Well, Thailand is not all hill tribes and jungle trails. This novel about a gay Thai expatriot who returns to Bangkok to heal from a heartbreak and becomes enthralled with a male prostitute is both stylistically sophisticated and as drug-strew, dimly lid, and lurid as you’d expect a novel about Bangkok nightlife and sex-selling to be. And it hits the themes close to my heart: the grey areas around cultural imperialism, the economic subtext of so much, the complexity of sexual transactions, and the intersection of the personal and political. Not everyone’s idea of beach-reading because of its challenging prose and bleak world-view, it’s an interesting lens through which to view Bangkok.
Zoe,
Have you read “Sightseeing” by Rattawut Lapcharoensap? If not, put it on your list.

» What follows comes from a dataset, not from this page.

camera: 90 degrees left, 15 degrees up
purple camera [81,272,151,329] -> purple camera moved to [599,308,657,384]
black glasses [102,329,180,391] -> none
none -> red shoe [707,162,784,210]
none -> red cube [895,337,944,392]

I loved it, and I think you will too.
~ Angela
I just unpacked Sightseeing tonight! (Four years after moving in, we’re unpacking the last of our boxes.) When I saw it, I remembered liking it a lot, but it didn’t stick with me as much as these ones did for some reason.

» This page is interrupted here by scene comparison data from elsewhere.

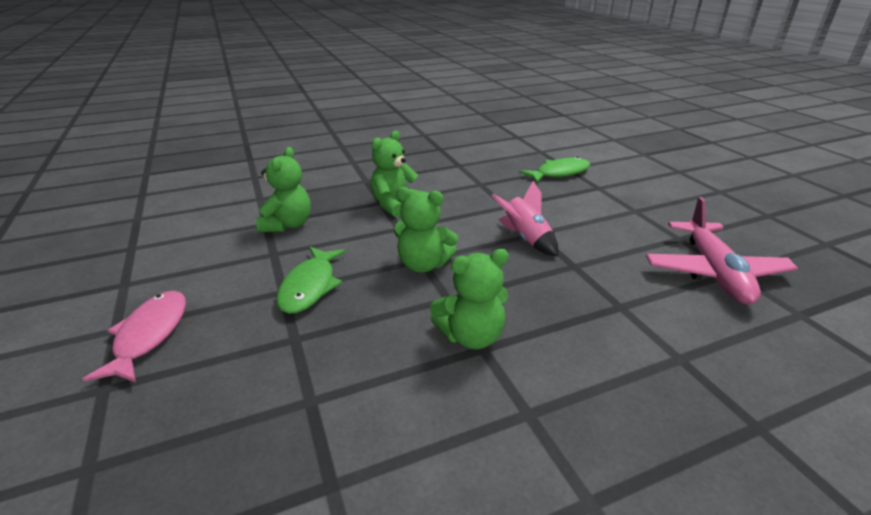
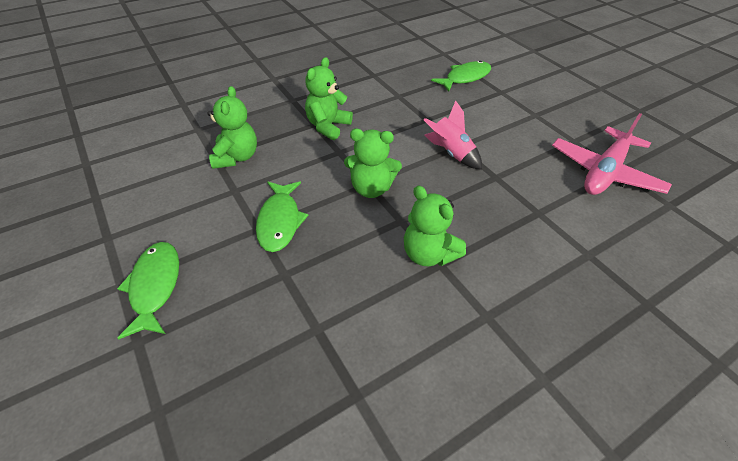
camera: 10 degrees left, 15 degrees up
pink fish [82,291,186,383] -> green fish [117,242,179,339]
green teddy bear [430,249,509,349] -> green teddy bear turned 75 degrees clockwise [404,185,466,266]
pink plane [646,197,798,305] -> pink plane turned 45 degrees clockwise [552,113,672,195]

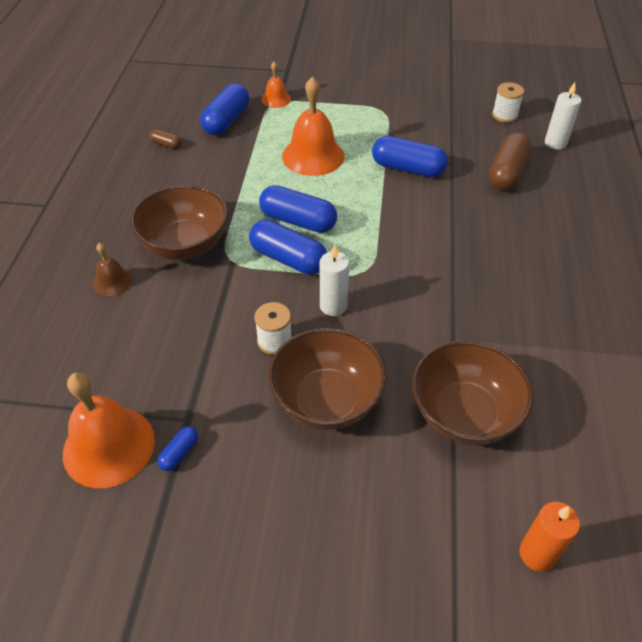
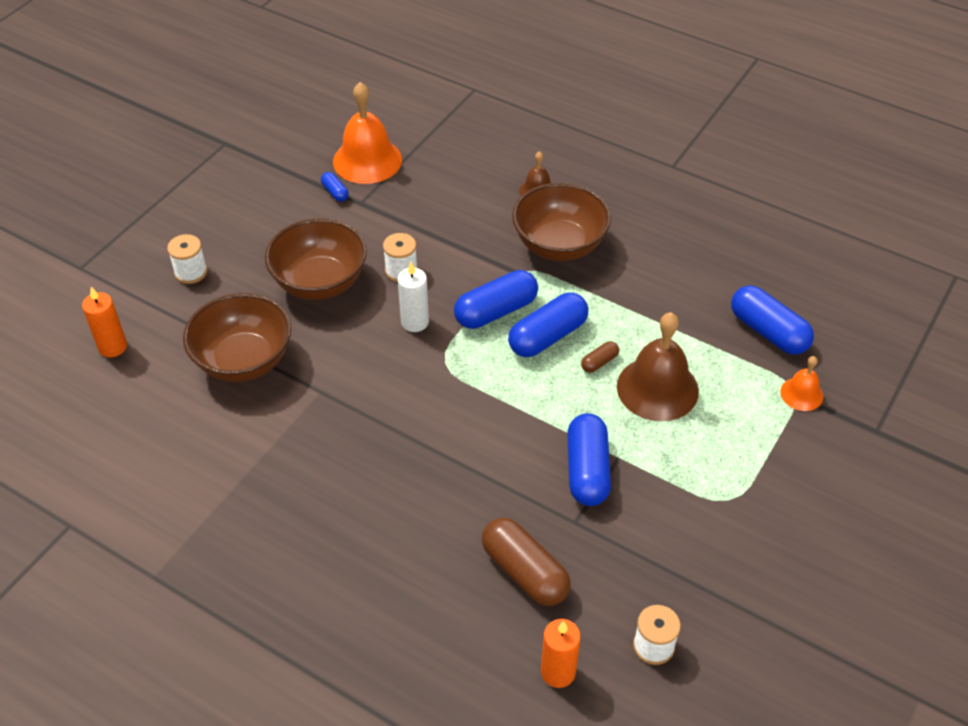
camera: 115 degrees right, 0 degrees up
brown capsule [150,129,182,149] -> brown capsule moved to [581,341,619,373]
orange bell [282,76,345,176] -> brown bell [617,312,699,421]
blue capsule [372,136,448,177] -> blue capsule turned 45 degrees counterclockwise [567,413,611,506]
white candle [545,82,582,150] -> orange candle [541,619,581,688]
none -> white spool [167,234,207,284]

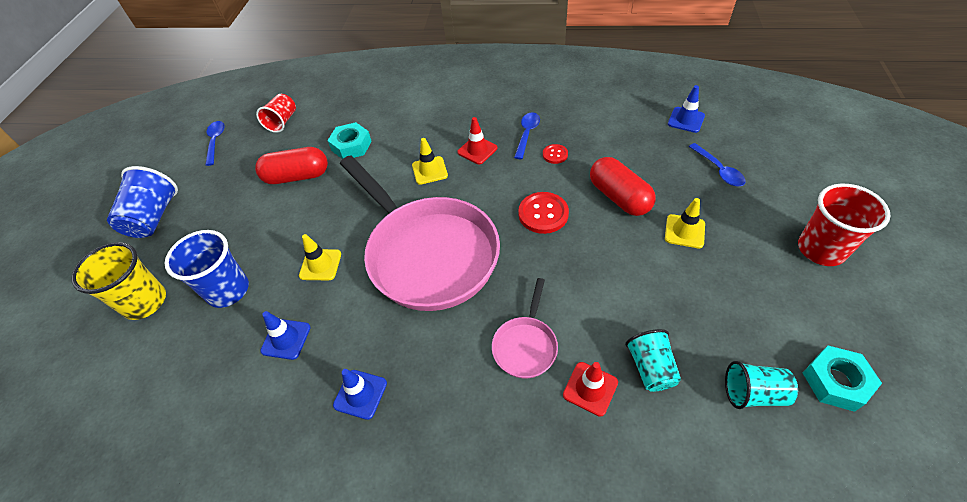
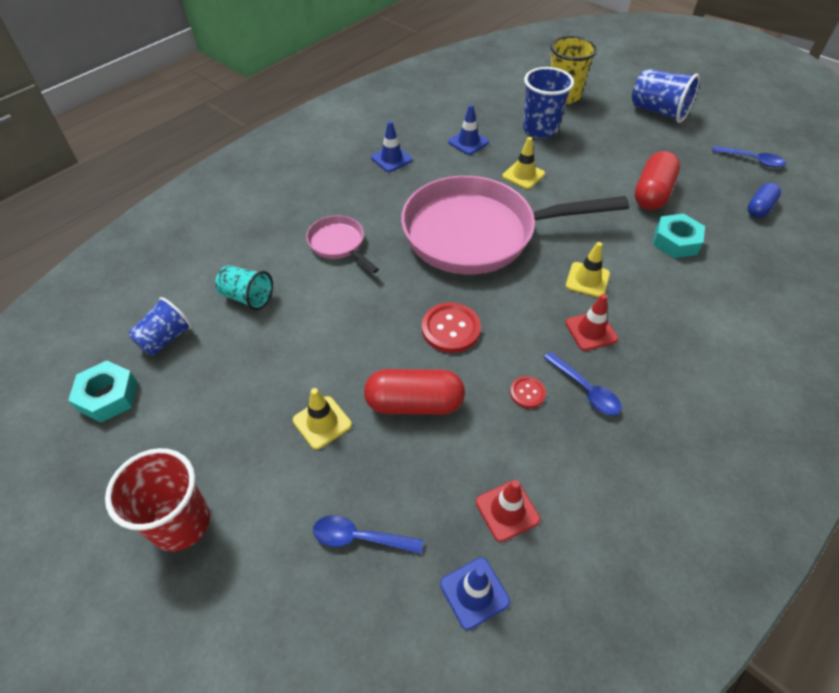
camera: 120 degrees right, 0 degrees up
red cup [256,94,296,133] -> blue capsule [747,183,781,218]
red traffic cone [563,362,618,417] -> red traffic cone moved to [476,480,540,542]
turquoise cup [725,361,798,409] -> blue cup [129,297,192,356]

thanks so much for posting these, Zoe. I am sick in bed with a crappy cold and just started Fieldwork, it’s perfect!
Two of my favorites about Vietnam were Catfish and Mandala by Andrew Pham and The House on Dream Street by Dana Sachs. Both are nonfiction memoirs, the first by a Vietnamese guy who immigrated to America with his family at the end of the war, and returns for a bike tour. The second is an American woman living in Hanoi. I remember finding her annoying as a character, but she does evoke Hanoi wonderfully.
can’t wait to see you on your book tour!
“Catfish and Mandala” has been on my list for a long time, but I’ve never gotten to it. Someday I will. The books I’ve read about Vietnam usually focus on the past. I recently read In The River Sweet,” by Patricia Henley, which I thought was a great companion to “The Smoke Tree.” More sick-bed reading, if you need it. Get well soon!